On the downside, using loose tea requires a little more preparation. At the very least, you’ll need a tea infuser—one of those little mesh or stainless steel strainers that hold the tea while you steep it.
But what about the humble tea bag? Some tea aficionados may look down their noses at bags, but they have their time and place even if you prefer loose tea. Tea bags are the height of convenience because they don’t need any specialized hardware to use. They don’t take a long time to brew or leave you with as much to clean up.
Tea made from bags tastes fine to most people, and even great for some. If there’s a thread running through this piece, it’s that your tea is for you, and nobody else.
Making Tea in a Cup
If you’re making tea in a cup, you’re more than likely using a teabag. That’s fine, and most of us are more than happy with buying store-sold teabags once we’ve found one we like.
Whether you’re using bags or loose tea, though, there are still some steps to follow:
- Make sure you’re using fresh water. Let the water run at the tap for a few seconds before filling the kettle because you want it to get nicely oxygenated. Water with plenty of oxygen makes the best tea, and this is another reason not to re-boil water. If you’re using filtered water, that’s fine. Give it a nice shake to aerate it.
- Tea likes nice, hot water. But it doesn’t like boiling water. If you have a fancy kettle with which you can select a temperature, aim for around 180F. Otherwise, boil the kettle and let it sit for two or three minutes to cool. Check your tea for any special temperature instructions, just to be sure. Many herbal teas, for example, do require you to boil the water.
- When the water is ready, place a tea bag or an infuser with loose tea into your favorite cup and add water. Give the water a brief stir and then leave it alone for a bit. A good cup of tea needs four or five minutes to brew properly.
- Once the brew is complete, remove the bag or infuser from the cup.
You’re done. Add milk, sugar, honey, or whatever you like to make your favorite cup and enjoy!
Tip: People debate whether you should squeeze a teabag or not after brewing. It’s up to you, but it does make a difference. When you squeeze a bag, you release extra tannic acid into the tea, giving it more of a bitter taste. It can also make the tea look a bit cloudy. If you like it more on the bitter side, or if you’re adding extras like milk or honey to your tea that will mask that bitterness, then squeeze away!
Making Tea in a Teapot
This process is very similar to using a tea bag, but works better with loose tea and when you’re making tea for multiple people. It’s also nice if you like the ceremonial aspect of making tea in a teapot.

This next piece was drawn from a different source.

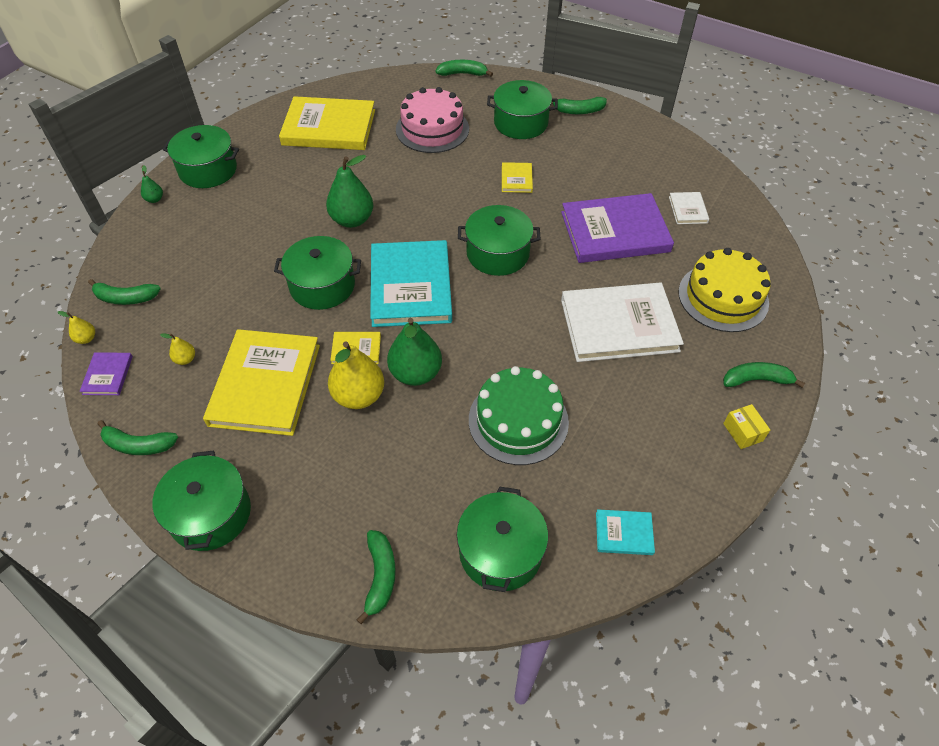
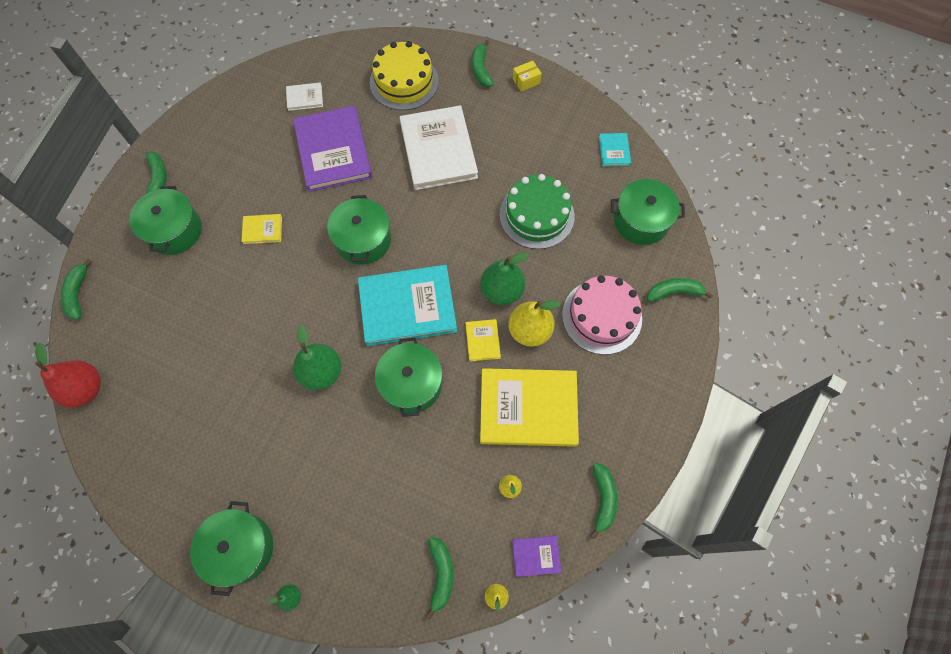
camera: 95 degrees left, 15 degrees up
(210, 514) = (652, 420): green pot -> none
(329, 127) = (169, 425): yellow book -> none
(374, 83) = (86, 389): none -> red pear
(432, 129) = (179, 314): pink cake -> pink cake (601, 316)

- Let the water run from the faucet for a few seconds before filling the kettle or give your filtered water a shake to aerate it. Oxygen is your friend.
- Heat the water. Aim for a temperature around 180F (you can boil the water and then wait a couple of minutes for it to cool). If you’re using a specialist or herbal tea, check its packaging for any instructions relating to temperature.

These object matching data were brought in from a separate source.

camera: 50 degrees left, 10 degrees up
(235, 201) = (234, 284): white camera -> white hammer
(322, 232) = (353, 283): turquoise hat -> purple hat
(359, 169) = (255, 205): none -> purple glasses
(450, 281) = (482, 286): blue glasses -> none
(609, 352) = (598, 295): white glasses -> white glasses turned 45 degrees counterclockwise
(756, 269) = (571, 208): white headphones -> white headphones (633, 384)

- While the kettle is boiling, warm the teapot. If you add warm water to a cold teapot, the temperature of your tea will plummet, and you don’t want that.
- Add the tea to the warmed teapot. If you’re using a specialty tea, follow the instructions on the packet. If it’s old-fashioned tea bags, we’d suggest adding a tea bag per cup as well as an extra one for flavor.

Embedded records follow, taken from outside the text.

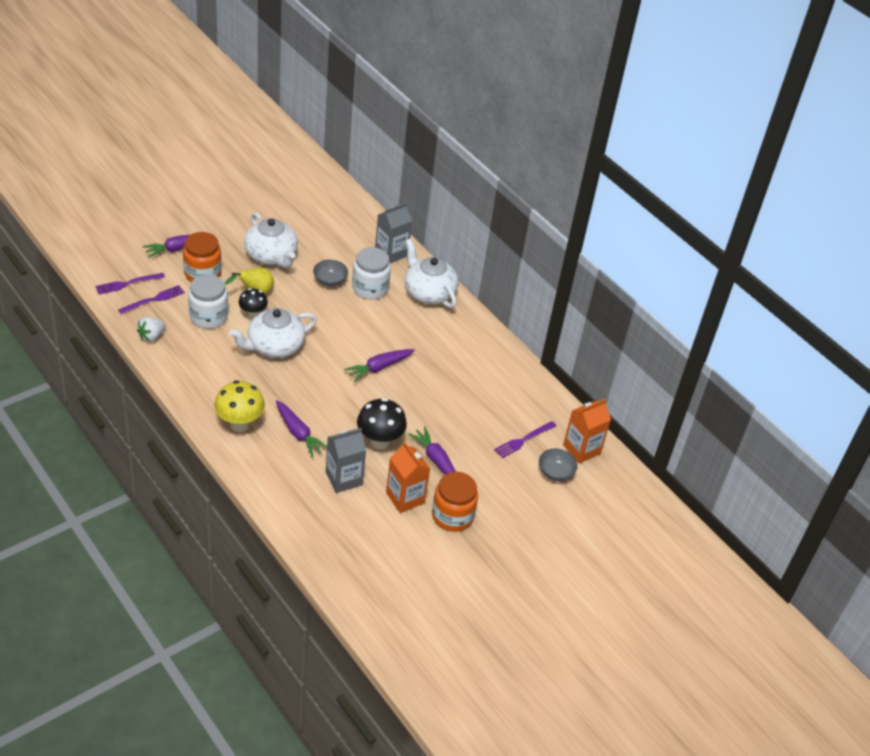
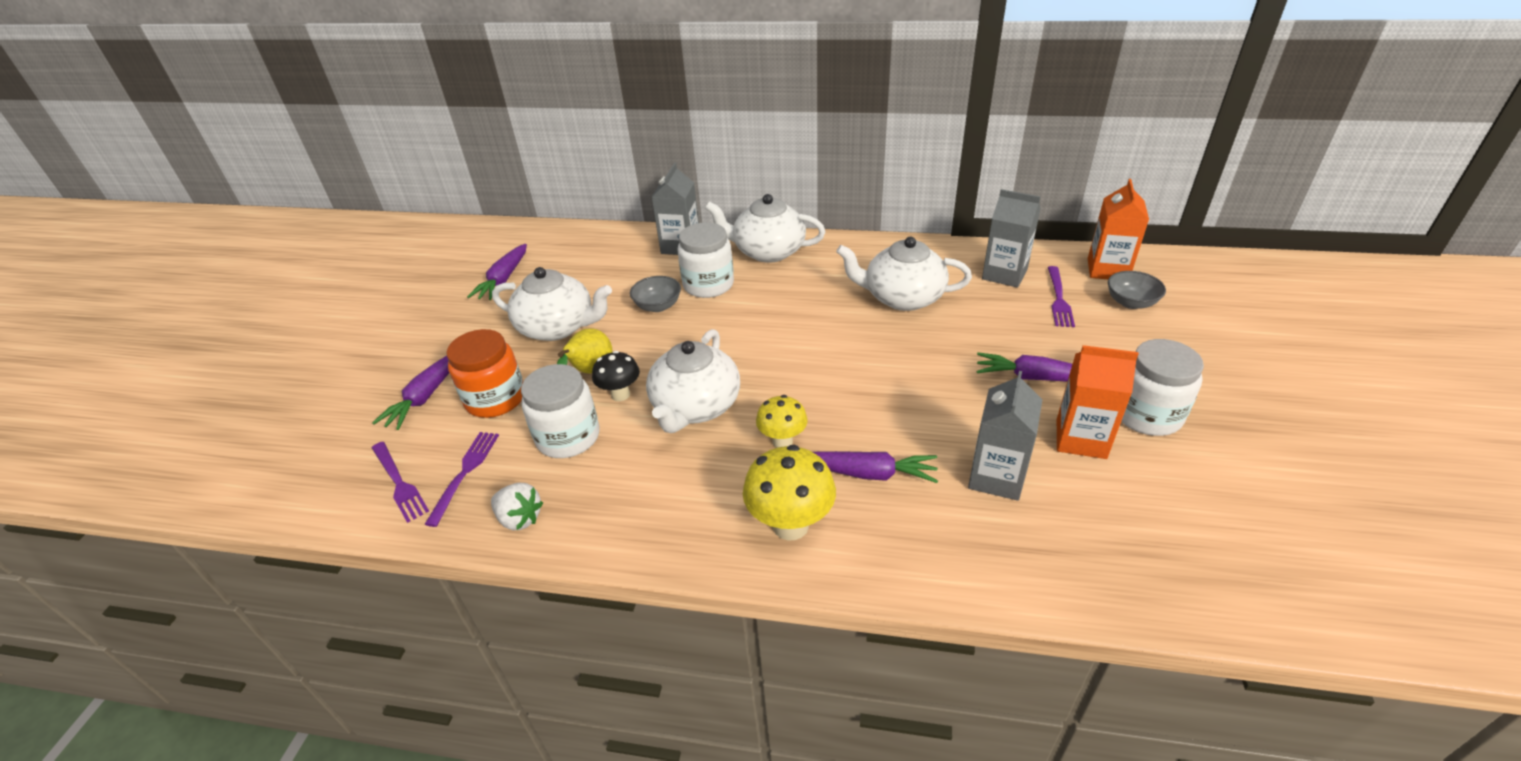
camera: 35 degrees left, 5 degrees down
(127, 284) = (399, 483): purple fork -> purple fork turned 60 degrees counterclockwise
(151, 336) = (520, 518): white strawberry -> white strawberry turned 60 degrees counterclockwise
(286, 391) = (782, 441): none -> yellow mushroom
(379, 368) = (834, 341): purple carrot -> purple carrot (503, 279)
(379, 441) = (958, 407): black mushroom -> none
(449, 374) = (902, 297): none -> white teapot
(452, 516) = (1146, 415): orange jar -> white jar
(523, 406) = (1004, 274): none -> grey carton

- When the water is ready, add it to the pot and give it a brief stir.
- Leave the tea to brew for around five minutes. We know it’s a long time, but it’ll be worth it!
When it’s done, pour the tea into your favorite cup and enjoy!
Ultimately, be ready to experiment a bit to find what you prefer and be prepared for slight deviations depending upon the tea you’re making. Some teas prefer a slightly higher or lower temperature, and some people prefer a stronger or weaker flavor. A little trial and error will help you find the right balance.